= Dataset extract =
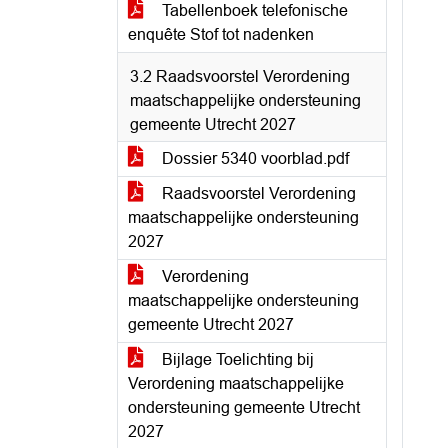
Tabellenboek telefonische
enquête Stof tot nadenken
3.2 Raadsvoorstel Verordening
maatschappelijke ondersteuning
gemeente Utrecht 2027
Dossier 5340 voorblad.pdf
Raadsvoorstel Verordening
maatschappelijke ondersteuning
2027
Verordening
maatschappelijke ondersteuning
gemeente Utrecht 2027
Bijlage Toelichting bij
Verordening maatschappelijke
ondersteuning gemeente Utrecht
2027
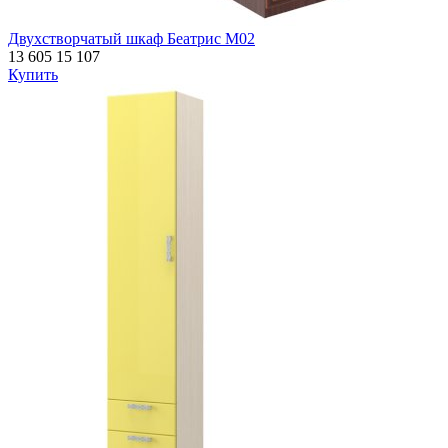
Двухстворчатый шкаф Беатрис М02
13 605
15 107
Купить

= Task goal =
Drop the images and transcribe the entries above exactly.

= Finished exercise =
Tabellenboek telefonische
enquête Stof tot nadenken
3.2 Raadsvoorstel Verordening
maatschappelijke ondersteuning
gemeente Utrecht 2027
Dossier 5340 voorblad.pdf
Raadsvoorstel Verordening
maatschappelijke ondersteuning
2027
Verordening
maatschappelijke ondersteuning
gemeente Utrecht 2027
Bijlage Toelichting bij
Verordening maatschappelijke
ondersteuning gemeente Utrecht
2027
Двухстворчатый шкаф Беатрис М02
13 605
15 107
Купить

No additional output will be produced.